12 min·10 sections·AWS

Last reviewed

Flapping alarms: the basics

What does it mean for a CloudWatch alarm to flap?

A CloudWatch alarm flaps when it bounces between ALARM and OK over and over in a short window — 5, 10, sometimes 20 state transitions in 24 hours. Each transition fires whatever's wired to AlarmActions and OKActions: an SNS topic, a PagerDuty integration, an auto-scaling step, a Lambda. So a flapping alarm isn't a single noisy notification; it's a fire hose. Ops gets paged at 02:14, recovered at 02:16, paged at 02:19, recovered at 02:23, and so on until someone snoozes the rotation entirely.

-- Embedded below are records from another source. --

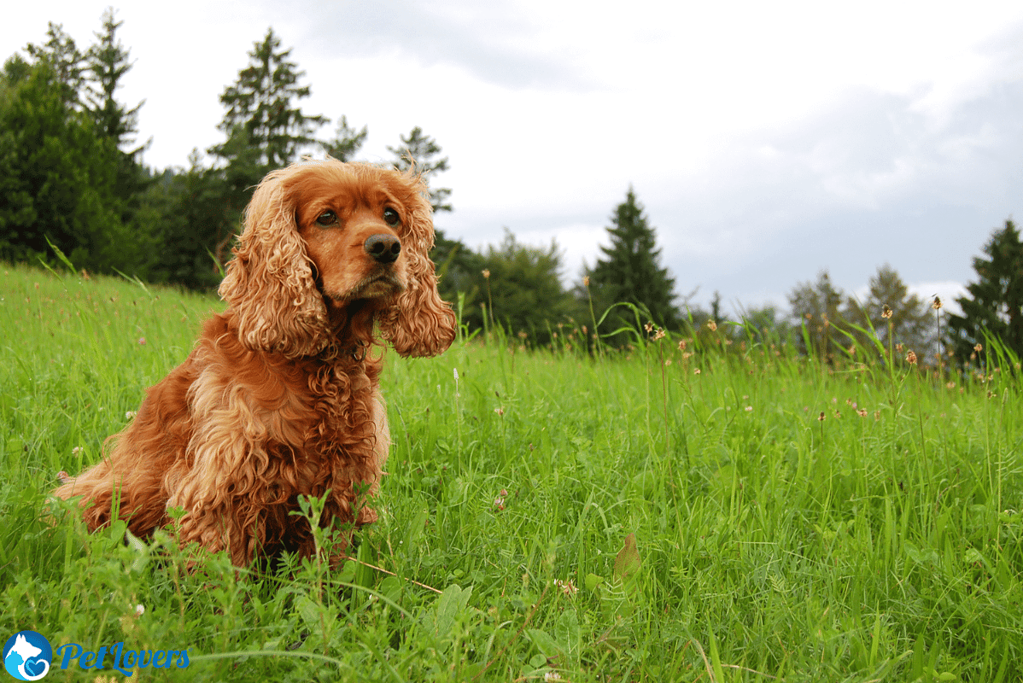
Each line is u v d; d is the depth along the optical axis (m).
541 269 38.53
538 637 2.03
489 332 6.94
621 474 3.57
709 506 3.23
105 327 5.79
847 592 2.65
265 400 2.65
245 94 45.78
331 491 2.74
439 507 3.03
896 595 2.68
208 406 2.67
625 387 5.70
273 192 2.95
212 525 2.56
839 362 5.51
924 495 3.31
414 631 2.09
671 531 3.01
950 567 2.68
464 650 1.94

The metric isn't broken. The alarm is. The threshold sits right at the value the metric normally hovers around, the evaluation window is a single one-minute period, and the metric has enough natural variance to cross the line a dozen times a day under perfectly healthy conditions. The alarm is doing exactly what you asked — it just turns out you asked for the wrong thing.

AWS surfaces this pattern through check ALH-004 ("Flapping Alarms"), which counts state transitions over a 24-hour window and flags anything with more than a small handful. The default heuristic is that real incidents are sticky — once they start, they stay started for minutes-to-hours — and an alarm transitioning every few minutes is almost certainly oscillating around its threshold rather than detecting a real, sustained problem.

In this lesson you'll learn how to recognise a flapping CloudWatch alarm, why it's flapping (it's almost always one of three things), and how to tune it back into something useful with the M-of-N evaluation model, a longer period, a better threshold, or an Anomaly Detection band. You'll also learn when flapping is a real signal that the underlying system is oscillating — and you should fix that, not the alarm.

Fun fact

The pager that cried wolf

Google's SRE book famously argues that an alert page should be actionable, urgent, and rare. Their internal benchmark: on-callers should get at most two pages per 12-hour shift, and every page should require a human decision. The most common reason that bar gets blown is flapping — one badly-tuned alarm firing 20 times overnight burns the whole month's page budget by Tuesday. Once on-callers learn an alarm is unreliable, they start ignoring it; the first real incident it catches is the one that gets missed.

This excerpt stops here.